We're continuing our countdown of the top 20 stories in college hockey this year. This is our second installment, which covers #15 through #11. If you missed the first installment, you can find it here.
#15 A Rough Spring for Coaches
Four coaches were fired by their respective schools in the weeks following the end of the college hockey season. In some cases, the firings were completely understandable. Dave Shyiak was fired at Alaska-Anchorage after years of UAA being a bottom-feeder and dwindling public interest in the team. Tim Whitehead was let go at Maine, as well. Though Whitehead had some success at Maine, the team's struggles in recent years were driving away fans from the program and a change had to be made.
The other two were surprising to say the least. George Gwozdecky at Denver and Mark Osiecki at Ohio State were both let go, reportedly for clashing with school administration. But the common theme in all four cases is that as college hockey moves more towards a bottom line-driven business, head coaching jobs are becoming less and less secure.
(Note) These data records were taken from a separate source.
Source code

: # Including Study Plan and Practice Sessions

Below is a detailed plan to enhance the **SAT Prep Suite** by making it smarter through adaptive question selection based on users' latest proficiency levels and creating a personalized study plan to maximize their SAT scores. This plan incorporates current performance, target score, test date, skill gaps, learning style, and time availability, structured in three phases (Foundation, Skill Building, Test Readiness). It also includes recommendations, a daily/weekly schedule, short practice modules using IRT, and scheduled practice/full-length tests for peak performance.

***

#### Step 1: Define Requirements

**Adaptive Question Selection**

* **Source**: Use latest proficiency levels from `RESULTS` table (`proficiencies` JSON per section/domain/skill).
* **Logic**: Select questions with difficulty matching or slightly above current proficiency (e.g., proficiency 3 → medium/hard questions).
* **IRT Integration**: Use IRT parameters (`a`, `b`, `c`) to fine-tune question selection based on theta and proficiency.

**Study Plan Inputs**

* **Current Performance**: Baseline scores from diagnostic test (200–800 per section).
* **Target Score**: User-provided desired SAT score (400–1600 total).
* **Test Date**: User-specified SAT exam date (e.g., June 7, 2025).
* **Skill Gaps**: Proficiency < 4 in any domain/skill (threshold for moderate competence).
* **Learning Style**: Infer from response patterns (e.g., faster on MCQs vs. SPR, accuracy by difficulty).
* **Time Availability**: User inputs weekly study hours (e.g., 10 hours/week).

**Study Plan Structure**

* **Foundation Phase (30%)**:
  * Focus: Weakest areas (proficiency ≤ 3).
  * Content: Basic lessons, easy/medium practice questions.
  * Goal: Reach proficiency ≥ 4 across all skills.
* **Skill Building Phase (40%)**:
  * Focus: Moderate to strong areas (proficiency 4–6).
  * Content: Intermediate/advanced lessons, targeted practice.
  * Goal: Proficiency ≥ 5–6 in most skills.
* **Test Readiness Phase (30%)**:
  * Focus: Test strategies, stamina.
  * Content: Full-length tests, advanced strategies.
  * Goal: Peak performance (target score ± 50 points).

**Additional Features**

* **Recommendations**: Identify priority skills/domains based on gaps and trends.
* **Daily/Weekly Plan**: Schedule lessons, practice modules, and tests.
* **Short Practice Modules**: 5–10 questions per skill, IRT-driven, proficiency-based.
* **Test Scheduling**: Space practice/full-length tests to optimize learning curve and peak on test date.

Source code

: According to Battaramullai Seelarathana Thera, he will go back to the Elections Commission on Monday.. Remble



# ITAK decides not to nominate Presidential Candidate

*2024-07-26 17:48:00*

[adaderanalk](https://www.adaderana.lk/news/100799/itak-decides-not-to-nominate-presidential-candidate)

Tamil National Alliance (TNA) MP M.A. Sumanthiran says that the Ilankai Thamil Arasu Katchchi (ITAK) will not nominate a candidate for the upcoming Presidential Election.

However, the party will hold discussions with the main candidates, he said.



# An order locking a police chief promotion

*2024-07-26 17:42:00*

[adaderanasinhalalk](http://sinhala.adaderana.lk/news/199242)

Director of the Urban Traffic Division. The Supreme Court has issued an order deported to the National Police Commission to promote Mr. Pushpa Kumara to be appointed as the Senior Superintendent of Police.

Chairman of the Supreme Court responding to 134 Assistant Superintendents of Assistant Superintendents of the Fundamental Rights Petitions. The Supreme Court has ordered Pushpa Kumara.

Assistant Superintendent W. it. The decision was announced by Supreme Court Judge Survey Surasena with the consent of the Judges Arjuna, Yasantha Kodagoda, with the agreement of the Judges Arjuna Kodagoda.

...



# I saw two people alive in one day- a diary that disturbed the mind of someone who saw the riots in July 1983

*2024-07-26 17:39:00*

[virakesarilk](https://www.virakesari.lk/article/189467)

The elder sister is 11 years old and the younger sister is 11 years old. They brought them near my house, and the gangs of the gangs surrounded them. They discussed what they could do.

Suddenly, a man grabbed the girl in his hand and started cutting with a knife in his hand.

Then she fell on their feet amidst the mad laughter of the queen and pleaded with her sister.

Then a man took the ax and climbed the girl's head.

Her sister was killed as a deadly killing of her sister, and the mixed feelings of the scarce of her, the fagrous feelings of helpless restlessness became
#14 Lots of Changes at UConn
The Huskies of Connecticut didn't draw nearly the same attention as the other two teams in their state, but they had a noteworthy season in their own right.
Over the summer, UConn was granted membership into Hockey East for the 2014-2015 season. The move means the Huskies will eventually be able to give out the full 18 scholarships allowed by NCAA rules, rather than the 12 they're limited to in Atlantic Hockey. The Huskies are also in the exploratory phases for a new, more suitable arena, possibly a 5000-seat standalone hockey arena. There's certainly more to being a college hockey power than being a big name school in a big conference--Ohio State can attest to that--but with the resources that UConn will have available, the potential for them to become a major player on the east coast seems to be there.
More immediately, the Huskies put together an impressive 19-14-4 season, their first winning season since 1999-2000, despite some off-ice distractions. Prior to the start of the season, they lost a top incoming recruit to academic issues, and in November, head coach Bruce Marshall had to take a medical leave of absence. Two months later, Marshall resigned as head coach due to his ongoing health problems. Assistant coach David Berard took over the program on an interim basis, and the Huskies are still searching for their next head coach.
#13 Niagara Earns an At-Large Bid
Niagara put together a fantastic season with a record of 23-10-5, including a near perfect 15-0-2 record at home, and consequently, earned the first ever at-large bid for Atlantic Hockey, which gave the league two bids to the NCAA tournament for the first time ever.
The Purple Eagles were actually pretty dreadful outside of Atlantic Hockey, losing and tying in a series against both Michigan State and Bowling Green, winning and tying against Clarkson, and getting blasted 10-2 by Colgate, but were dominant against Atlantic Hockey competition. As college hockey shifts towards big power conferences next season, it's a good reminder that what matters more than anything is winning games, regardless of who you play.
#12 Penn State Kicks Off Their Program
Many people weren't quite sure what to expect out of the Penn State program in their first season as a Division I hockey program. Their results this season didn't clear things up all that much either. They had some bad losses to D-3 schools Buffalo State and Neumann, along with a loss to club program Arizona State, but also collected wins over future Big Ten foes Ohio State and Michigan State.
They finished their season strong, however, winning 8 of their last 10, including capping off the season with a dramatic come-from-behind overtime win at Wisconsin, while the Badgers were one of the hottest teams in the country.
Overall, the Nittany Lions still have a long ways to go before their program is completely settled, but they showed that they should at least be competitive next year in the Big Ten. They'll likely end up losing more than they win next year, but it won't be much of a surprise if they see them win on any given night.
#11 Nic Kerdiles Suspended
The day of Wisconsin's first exhibition game of the season, it was reported that Kerdiles would not be playing due to an unspecified eligibility issue. The issue stemmed from Kerdiles' relationship with his advisor from Pulver Sports. His advisor had given Kerdiles access to a hotel room in a block of hotel rooms Pulver had reserved for clients at the 2012 NHL Draft. Though the Kerdiles family paid Pulver back for the room five days later, the NCAA still considered it an improper loan. Kerdiles was initially suspended for the entire season, though the penalty was reduced to 10 games on appeal.
The effect on Wisconsin's season was nearly devastating. Kerdiles was not allowed to play until November 30th, at which point, the Badgers had a dreadful 1-7-3 record. Once Kerdiles was re-inserted into the line-up, the Badgers ended the season on a 21-6-4 run, including winning the WCHA playoff title to secure an automatic bid to the NCAA tournament. While Kerdiles wasn't the only reason for the turnaround, he scored 33 points in his 32 games to finish as the Badgers second leading scorer, despite missing a quarter of the season, and really gave a shot of energy to a Badger offense that was struggling.